Hamlet 總論への memorandum

ハムレット Hamlet 飜譯本文:

『マクベス(下書き)』は,こちら
                              

Hamlet 總論への memorandum

創作上の人物ではあるものゝ,ハムレットといふ靑年王子の目的は何か…この芝居を觀る上で我〻が注目すべきは其處であつて,時〻に現れるハムレットの『惱み』の類(たぐひ)は,目的實現の爲には,克服されるべき『話題』に過ぎない.
父王の亡靈が,何を望んでゐるかを正確に捉へる必要がある.『復讎譚』との括りで觀ては,誤つ事となる.

死後の世界で裁きを受けるとは,Claudius すらも受け容れてゐる考へ方である.

亡靈はハムレットに對し,決してClaudius に同等の苦しみを味(あぢは)はせよと云つたやうな恨み事からの復讎を命じてはゐない,また,望んでゐる樣子も無い.デンマークの僞善と腐敗を一掃せよ,たゞし己れの心を汚す樣な手立ては用(もち)ゐるな,また母親に關しては,自(おの)づと己れの罪を悔いるにまかせよとだけ命じてゐる.つまり正義を實現するに,己れが新たな僞善,腐敗に陥る勿れと言ふ事で,その點はLaertes の『復讎』との,決定的な違ひがある.

Hamlet が母親の墮落に深く心を傷附けられて『死』に救ひを求めようとした事は間違ひ無い.その衝擊が幾度も繰返し甦(よみがへ)り,人としての己れの誇りを踏み躙られて,苦しみ苛まれた事は慥(たし)かである.しかし,果して,人間の『死』そのものが,『救ひ』を齎してくれるものか否かについては,結論を引出す手立てが人間には無い.

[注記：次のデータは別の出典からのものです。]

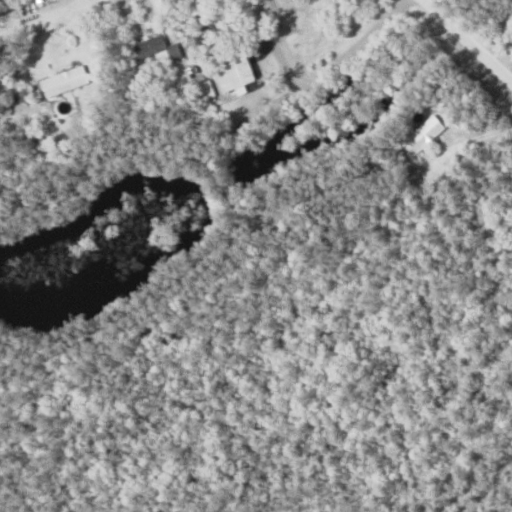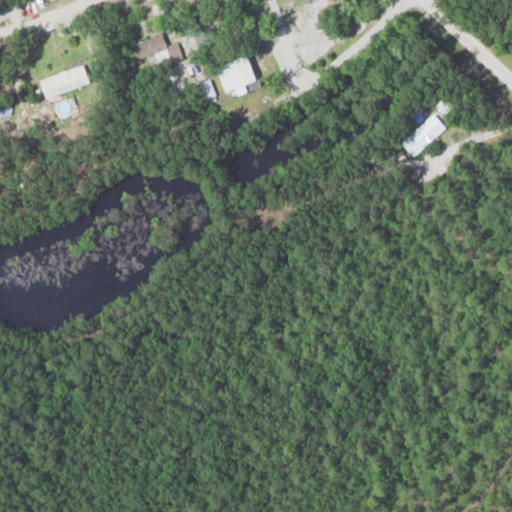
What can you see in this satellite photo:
road: (48, 18)
road: (471, 42)
building: (161, 51)
building: (69, 81)
building: (449, 105)
building: (431, 133)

人間の『死』といふものにつき,Hamlet が明確な結論を見出し得たか否かに關しては、何とも言ひ難い.作者である沙翁自身,搖るぎ無い結論を得てゐたか否か,問はれゝば,答へに窮したであらうとしか,言ひやうも無い.Hamlet の述べる『演戲・演劇論』にあるやうに,芝居はこの世をあるがまゝ,鏡に映し取るやうに,揭げて見せるだけであり,神ならぬ身が,神になる譯のものであらう筈も無い.皆,人間が有限な存在である事に、我も沙翁も違ひは無いのである.そして,さうした『そのまゝ』の姿を芝居に寫し取つたのだ.さうした中にも,取卷く事情は急迫する.まさに我〻の人生とは,さうしたものである.たゞたゞ正義の實現だけは,不正を押し通す相手を前に,捨て去り難い要請の相を深めて行くのである.